Weekly Puzzle #2: Dual Class Shares, Boon or Bane?
The essence of buying shares in a publicly traded company is that you are part owner of the company, entitling you to your share of the cash flows and your share of the control. While it is true that your shares in large publicly traded firm may not give much more than a miniscule share of cash flows and control, you are still getting your fair share of both. This is true, however, only if all common shares are equal, both in terms of dividends and voting rights. While that has historically been the case in the United States, there has been a troubling move away from this norm, especially with young technology companies. These companies, following Google's lead, have adopted the practice of giving the founders a class of shares with disproportionately large voting rights, while issuing shares to the public with diluted or no voting rights. While Silicon Valley, with its fixation on Founder Worship, feels that this is appropriate, it raises questions for the rest of us in terms of corporate governance.

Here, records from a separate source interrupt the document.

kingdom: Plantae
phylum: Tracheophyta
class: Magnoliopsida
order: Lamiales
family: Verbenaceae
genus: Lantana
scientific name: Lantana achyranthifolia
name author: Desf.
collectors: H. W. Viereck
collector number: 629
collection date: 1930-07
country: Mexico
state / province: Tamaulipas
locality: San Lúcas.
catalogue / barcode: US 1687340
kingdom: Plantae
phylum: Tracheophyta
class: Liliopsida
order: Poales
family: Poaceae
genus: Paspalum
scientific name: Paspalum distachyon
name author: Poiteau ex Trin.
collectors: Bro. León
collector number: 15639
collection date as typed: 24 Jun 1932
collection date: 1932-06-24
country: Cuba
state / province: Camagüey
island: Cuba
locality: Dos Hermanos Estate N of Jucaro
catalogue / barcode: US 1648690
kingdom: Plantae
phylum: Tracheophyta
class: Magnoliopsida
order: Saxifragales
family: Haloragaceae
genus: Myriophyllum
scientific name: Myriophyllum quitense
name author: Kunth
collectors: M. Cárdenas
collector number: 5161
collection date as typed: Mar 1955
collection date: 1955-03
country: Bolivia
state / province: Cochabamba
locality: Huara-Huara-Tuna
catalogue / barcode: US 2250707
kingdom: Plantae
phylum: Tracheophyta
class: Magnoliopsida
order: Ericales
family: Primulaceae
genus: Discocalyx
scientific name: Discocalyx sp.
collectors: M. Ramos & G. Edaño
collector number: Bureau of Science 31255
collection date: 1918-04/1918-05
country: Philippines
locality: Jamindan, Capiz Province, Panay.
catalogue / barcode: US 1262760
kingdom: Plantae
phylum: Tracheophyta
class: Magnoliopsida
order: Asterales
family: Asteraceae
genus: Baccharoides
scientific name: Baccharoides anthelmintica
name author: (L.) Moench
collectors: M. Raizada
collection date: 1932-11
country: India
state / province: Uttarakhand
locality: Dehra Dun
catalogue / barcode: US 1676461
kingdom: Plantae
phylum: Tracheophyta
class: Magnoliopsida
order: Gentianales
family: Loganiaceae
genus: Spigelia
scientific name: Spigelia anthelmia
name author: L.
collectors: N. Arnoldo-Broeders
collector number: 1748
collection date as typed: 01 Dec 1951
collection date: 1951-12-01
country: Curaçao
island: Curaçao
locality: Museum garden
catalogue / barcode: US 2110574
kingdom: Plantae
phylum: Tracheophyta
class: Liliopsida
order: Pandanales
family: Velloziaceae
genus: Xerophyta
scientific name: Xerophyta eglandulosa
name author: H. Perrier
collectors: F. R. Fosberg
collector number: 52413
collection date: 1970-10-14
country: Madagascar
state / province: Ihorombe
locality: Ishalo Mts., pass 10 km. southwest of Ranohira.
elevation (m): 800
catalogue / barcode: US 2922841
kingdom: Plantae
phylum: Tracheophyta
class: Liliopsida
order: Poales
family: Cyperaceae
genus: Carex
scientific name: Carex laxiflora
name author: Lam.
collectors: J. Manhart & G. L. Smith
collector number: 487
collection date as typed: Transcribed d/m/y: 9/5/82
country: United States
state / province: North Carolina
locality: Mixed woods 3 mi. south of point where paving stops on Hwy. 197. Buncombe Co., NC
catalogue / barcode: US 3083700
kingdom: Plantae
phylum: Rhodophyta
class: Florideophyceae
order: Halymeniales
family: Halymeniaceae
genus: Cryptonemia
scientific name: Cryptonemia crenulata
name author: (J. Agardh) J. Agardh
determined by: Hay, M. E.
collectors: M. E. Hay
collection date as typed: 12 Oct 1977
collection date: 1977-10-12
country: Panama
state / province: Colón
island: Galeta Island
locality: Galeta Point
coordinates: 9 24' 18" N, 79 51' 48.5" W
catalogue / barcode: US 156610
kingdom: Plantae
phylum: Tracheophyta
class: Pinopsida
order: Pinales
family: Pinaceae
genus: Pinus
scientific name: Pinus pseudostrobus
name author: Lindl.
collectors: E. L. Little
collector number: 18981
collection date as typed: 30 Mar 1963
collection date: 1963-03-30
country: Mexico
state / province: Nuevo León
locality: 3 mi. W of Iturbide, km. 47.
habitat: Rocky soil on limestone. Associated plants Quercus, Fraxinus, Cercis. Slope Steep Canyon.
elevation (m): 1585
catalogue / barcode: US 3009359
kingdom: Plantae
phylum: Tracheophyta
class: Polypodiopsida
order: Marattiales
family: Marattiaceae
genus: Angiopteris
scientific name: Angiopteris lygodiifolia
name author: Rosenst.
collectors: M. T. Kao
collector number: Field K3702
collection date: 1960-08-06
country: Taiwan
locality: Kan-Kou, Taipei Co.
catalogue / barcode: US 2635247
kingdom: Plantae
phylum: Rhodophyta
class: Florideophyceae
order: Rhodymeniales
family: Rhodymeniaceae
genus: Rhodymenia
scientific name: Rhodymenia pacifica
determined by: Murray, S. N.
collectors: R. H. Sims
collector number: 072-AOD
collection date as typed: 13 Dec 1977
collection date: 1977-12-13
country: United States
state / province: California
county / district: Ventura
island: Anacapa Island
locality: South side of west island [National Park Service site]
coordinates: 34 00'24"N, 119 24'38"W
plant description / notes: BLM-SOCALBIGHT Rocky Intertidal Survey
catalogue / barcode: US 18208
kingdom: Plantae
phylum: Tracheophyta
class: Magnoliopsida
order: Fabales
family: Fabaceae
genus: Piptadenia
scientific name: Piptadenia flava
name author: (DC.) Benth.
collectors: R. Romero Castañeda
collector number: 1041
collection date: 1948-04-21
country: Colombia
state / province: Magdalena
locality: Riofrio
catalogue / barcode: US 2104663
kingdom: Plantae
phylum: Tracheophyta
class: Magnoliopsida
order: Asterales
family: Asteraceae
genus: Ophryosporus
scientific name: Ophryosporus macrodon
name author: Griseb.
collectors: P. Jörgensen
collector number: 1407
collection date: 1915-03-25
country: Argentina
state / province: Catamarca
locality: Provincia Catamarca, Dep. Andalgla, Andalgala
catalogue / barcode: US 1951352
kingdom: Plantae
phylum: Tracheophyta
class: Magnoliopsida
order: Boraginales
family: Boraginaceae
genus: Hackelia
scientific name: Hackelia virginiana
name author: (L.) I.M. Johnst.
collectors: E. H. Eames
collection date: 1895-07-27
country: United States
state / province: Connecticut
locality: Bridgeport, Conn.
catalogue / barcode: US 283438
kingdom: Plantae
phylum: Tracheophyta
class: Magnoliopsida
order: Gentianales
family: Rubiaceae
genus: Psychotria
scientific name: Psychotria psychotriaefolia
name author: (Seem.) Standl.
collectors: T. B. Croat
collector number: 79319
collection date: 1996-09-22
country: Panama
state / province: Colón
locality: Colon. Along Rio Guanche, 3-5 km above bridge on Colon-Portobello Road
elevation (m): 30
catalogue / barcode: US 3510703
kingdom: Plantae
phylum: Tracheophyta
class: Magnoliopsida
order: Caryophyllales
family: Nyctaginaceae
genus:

For decades, US companies steered away from issuing dual class shares for a simple reason. From 1926 to 1985, the New York Stock Exchange (NYSE) required companies listed on the exchange to issue shares with equal voting rights, though it grandfathered in some companies (like Ford) that had given higher voting rights to some shareholders. Since every successful company, for much of the twentieth century, saw success as being traded on the floor of the NYSE, this served as sufficient incentive for one class of shares. Thus, the tech start ups of the 1970s and 1980s (Apple, Microsoft and Intel, for instance) all had one class of shares. That discipline started to fray in the 1990s, as companies increasingly became comfortable with a NASDAQ listing and the exchanges themselves, including the NYSE, started loosening restrictions on different share classes to compete to get listings. Outside the US, the rules on dual class shares diverge widely. At one extreme, there are many countries, like India, that do not allow shares with different voting rights. At the other, there are some countries, like Brazil, where dual class shares are the exception rather than the rule.
Google's Game Changer
While there were smaller companies that issued dual class shares earlier, it was Google that ultimately upended the old order when it went public in 2004. The company not only decided to bypass the traditional investment banking guaranteed offering price process for a Dutch auction but chose to issue two classes of shares - Class B that would be held primarily by Sergey Brin and Larry Page, the co-founders of the company with ten times the voting rights of the Class A shares, offered to those subscribing on the offering. (If you are interested here ist the original prospectus.) Here is what they said at the time:
Not only was the offering still a success, with investors seemingly sanguine abou their loss of voting rights, but Google's subsequent success in the market opened the door for a new generation of tech companies following its rule book, at least when it came to voting rights.
In the last five years, it is the social media companies that have played this voting game most decisively. The biggest of these was Facebook which followed the Google templste of disproportionate voting rights (thus allowing Mark Zuckerberg to control 57% of the voting rights with 24% of the total outstanding shares). In fact, Google and Facebook went further, by issuing a third class of shares with no voting rights at all. In the next few weeks, we will see the next chapter in this book, as Snap goes public. In its initial public offering, it does look like Snap is planning on doubling down and offering those who will be getting shares in the initial public offering no voting rights at all.
The Trade off
You could spent time and energy on the unfairness of it all but moral outrage is not going to get us anywhere. Instead, it is worth taking a clear-eyed look at the economics of issuing low or non-voting shares, both for investors buying these shares and for the companies issuing them.
The Founders' tradeoff: The plus of issuing tilting voting rights in favor of the shares held by founders is that it gives them control, even as they raise more capital from equity markets. Thus, it seems to provide the best of both worlds for founders, combining the unchecked power of running a private business with the capacity to raise capital of a public company. There is, however, a cost. To the extent that investors value control, they will discount the shares with lesser or no voting rights, thus reducing the capital that can be raised in the market by new stock issues (or as exchange on acquisitions). The magnitude of that discount can vary across firms, but even Google has discovered that there are limits to which shareholders can be pushed with their Class C shares trading at a discount of 4-5% on Class A shares, with a single voting right/share, which probably trade at a discount on Classs B shares (with ten voting rights/share). It is perhaps for this reason that some of the young tech companies are adopting sunset clauses on their voting right differentials, hoping that investors will start paying higher prices for their shares.
The Investors' tradeoff: Investors who buy reduced-voting right shares in companies are presumably doing so with open eyes. On the one hand, it does give them shares in a young, growth company, run by a visionary founder or founders. On the other, these shares come with very little control and if the founder(s) decides to take the company down a path that investors view as value destructive, there is not much that you can do, even as a large stockholder, to stop him or her. While some investors are quick to dismiss these concerns, arguing that founder interests are likely to be congruent with their own, they would be well served reading the horror story (for stockholders) that is Viacom, a company that has had two classes of shares, with a controlling shareholder (Sumner Redstone), and is facing an existential crisis, largely of its own making. In fact, there has been a move by some institutional investors to push back against dual class shares.